Barbosa – Essa faixa em si pode ser que não seja totalmente suficiente, não tenha a potência necessária para as redes privativas da forma que demandam. Eu acho que precisa avançar alguns pontos característicos técnicos dessa discussão para a gente ter, de fato, uma faixa com amplitude para comportar todas as aplicações que esse mercado de rede privativa demanda.
Não adianta ter uma faixa dedicada para redes privativas sem a qualidade necessária de banda que vai habilitar os casos de uso nessa faixa. As discussões devem avançar, mas eu acredito que um senso comum deve ser alcançado.
Para a Ericsson qual seria o volume de rede necessário?
Barbosa – Depende muito da aplicação. Não tem um volume específico para alcançar uma qualidade. Hoje, a gente consegue ter serviços de monitoramento de sensores importantes em redes extremamente baixas.
O que a Ericsson acredita é que essa rede tem que evoluir para uma 5G e ter um comportamento de network slicing para usar os recursos dessa rede de forma inteligente. Uma função muito simples vira ineficiente se atendida com uma rede completa 5G, tem que usar apenas parte dessa rede. Aplicações complexas que demandam mais segurança e banda larga, aí sim, você utiliza os recursos dessa rede.
Através de software você pode alocar de forma dinâmica os recursos da rede para cada fim, e não separar uma rede exclusiva para algumas aplicações de forma ineficiente.
Uma pesquisa do Fórum Econômico Mundial diz que 43,2% das empresas pretendem reduzir suas equipes com a chegada de maior integração com tecnologia ou automação. O que a Ericsson pensa a respeito desses dados? A 5G pode aumentar o desemprego?

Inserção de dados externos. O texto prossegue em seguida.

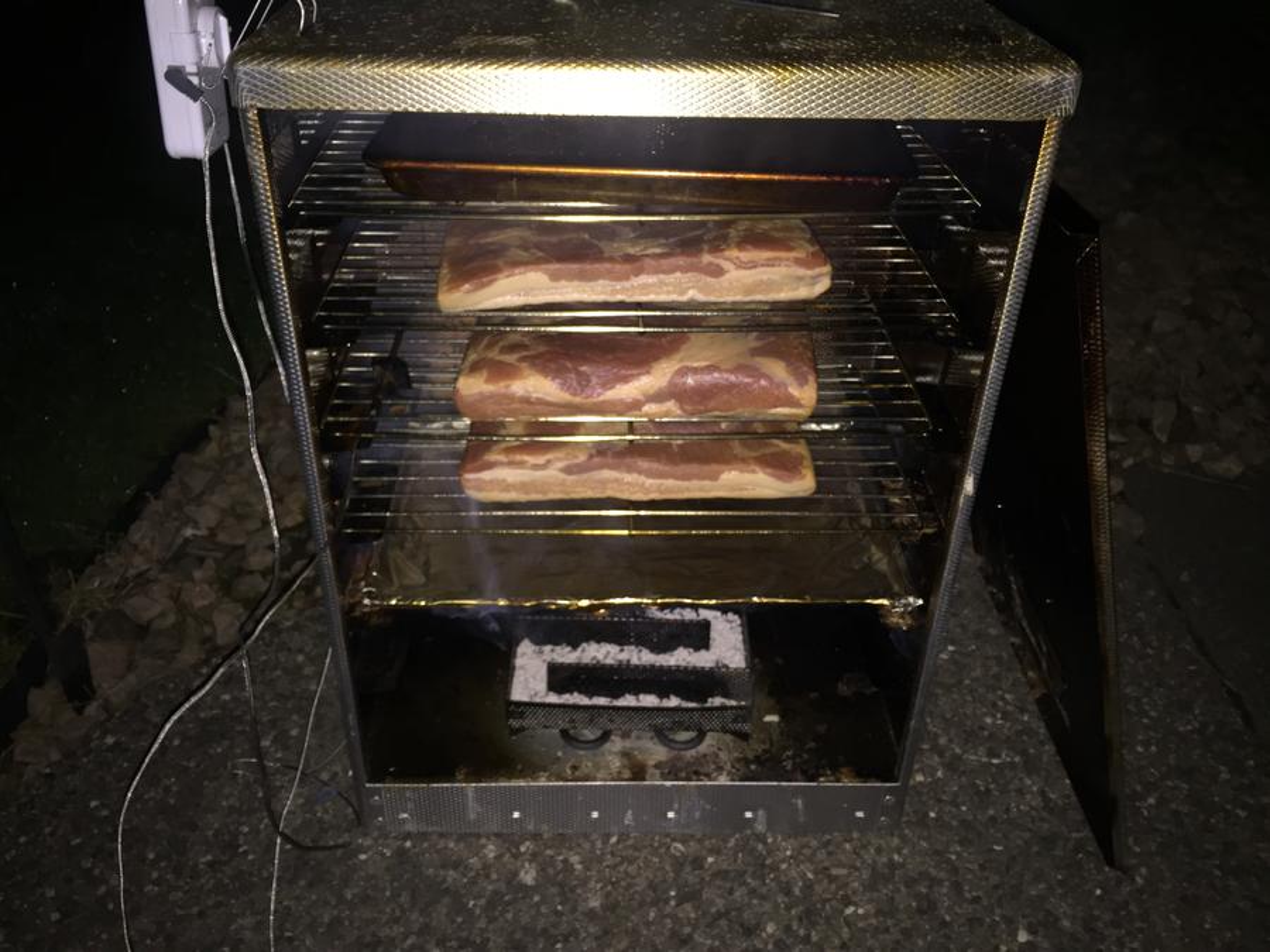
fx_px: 1064
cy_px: 476
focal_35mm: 29
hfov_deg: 61.7
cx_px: 635
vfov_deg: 48.2
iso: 100
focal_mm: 4.15
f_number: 2.2
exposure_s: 1/16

Barbosa – A Ericsson investe em pesquisa e desenvolvimento no Brasil, mais ou menos, R$ 100 milhões por ano para novas tecnologias, inclusive, 5G. Existem pesquisadores aqui no Brasil desenvolvendo patentes relacionadas ao 5G. Muitas novas atividades e funções vão aparecer, como essa da Ericsson, que tem um número grande de recursos trabalhando em P&D de novas tecnologias.

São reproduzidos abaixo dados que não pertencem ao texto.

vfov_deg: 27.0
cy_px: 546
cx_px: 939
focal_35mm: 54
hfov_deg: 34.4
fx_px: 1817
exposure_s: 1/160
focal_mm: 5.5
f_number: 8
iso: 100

Existem startups aparecendo a cada dia relacionadas a aplicações que vão usar a plataforma da 5G, eu acredito nesse equilíbrio. Claro que algumas funções podem ter a quantidade de recursos reduzidos devido a alguma tecnologia ou aplicação. Mas por outro lado a demanda de novos postos de trabalho relacionados ao desenvolvimento de tecnologia, aplicações e pesquisa é muito grande.

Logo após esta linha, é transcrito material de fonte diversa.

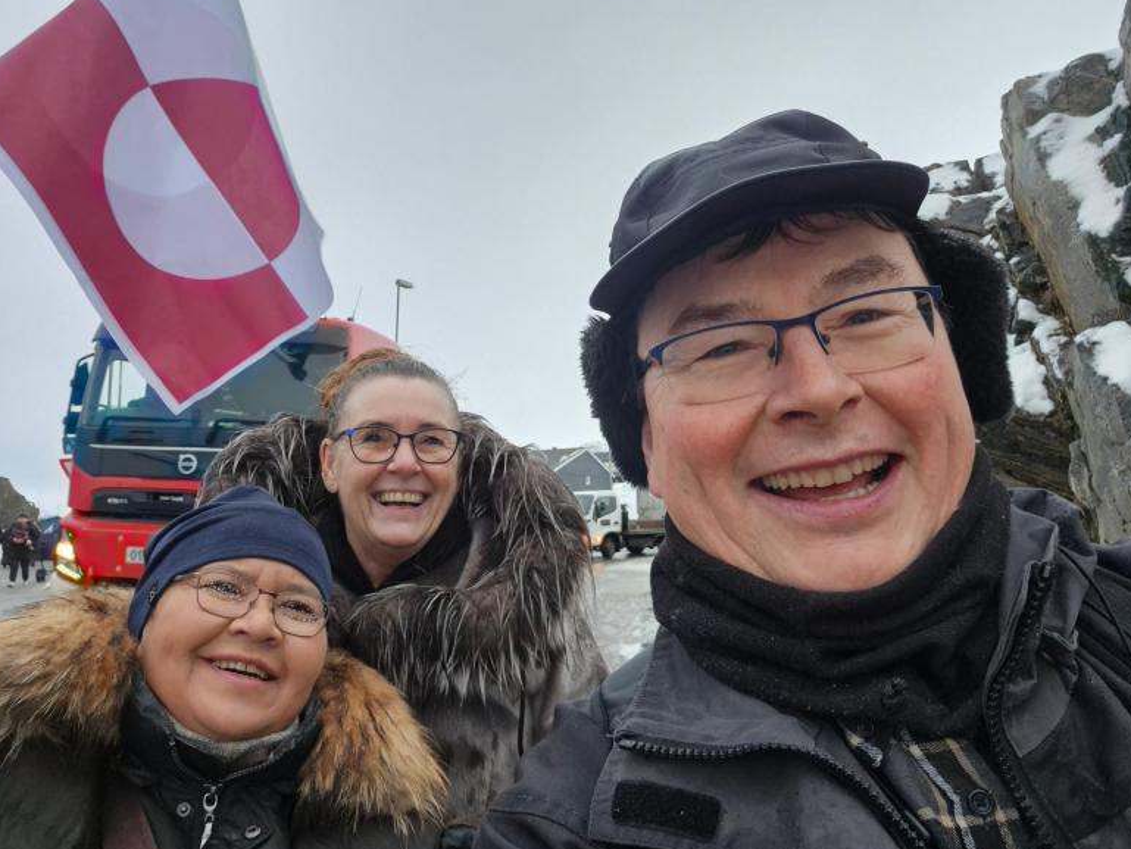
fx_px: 850
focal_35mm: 26
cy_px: 418
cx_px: 575
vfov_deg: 53.1
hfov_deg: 67.3
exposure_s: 1/100
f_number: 2.2
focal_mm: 3.3
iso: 160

Essa transição de funções é natural da evolução da indústria. A gente já viu isso em diversos setores durante o período da humanidade, e não vai ser diferente agora.
Como a 5G deve chegar primeiro a algumas indústrias que têm capital de giro para investir em novas tecnologias, isso pode aumentar a disparidade entre as empresas que têm capacidade de investimento com as que estão surgindo?
Barbosa – A 5G como plataforma de inovação e negócios vai ser utilizada nas grandes empresas, grandes setores da economia. Mas também, a gente enxerga que, por ser muito mais flexível na questão da programação, habilita uma série de novos empreendedores, startups e agronegócio. É impressionante o número de startups que existe no agronegócio relacionadas a tecnologia e que estão testando a 5G para desenvolver seu negócio.
Grandes empresas, grandes instituições, empresas multinacionais vão usufruir da tecnologia 5G, mas o volume de novos empreendedores usando 5G é muito maior que isso.
Vamos olhar o que já estamos vivendo hoje com o 4G existem muitos empregos e gente trabalhando com as plataformas de entrega de comida. E a 5G, atuando como plataforma de geração de negócios, vai gerar novos empregos e formas de atuação da população no mercado.
Também surgiram questões trabalhistas novas com a 4G. Muitos entregadores e motoristas de aplicativos estão demandando melhores condições de trabalho e reclamam que não são reconhecidos pelas empresas como funcionários. Corremos o mesmo risco com a 5G?
Barbosa – Sem dúvida, esses pontos devem ser tratados pelas entidades responsáveis. São pontos delicados. As aplicações geram novas formas de fazer negócios. Passar por um crivo regulatório, uma validação das condições de trabalho é fundamental para ter uma proposição saudável dessa aplicação. Isso deve ser analisado em paralelo a tecnologia para tornar as aplicações sustentáveis e sem nenhum impacto negativo nas relações trabalhistas.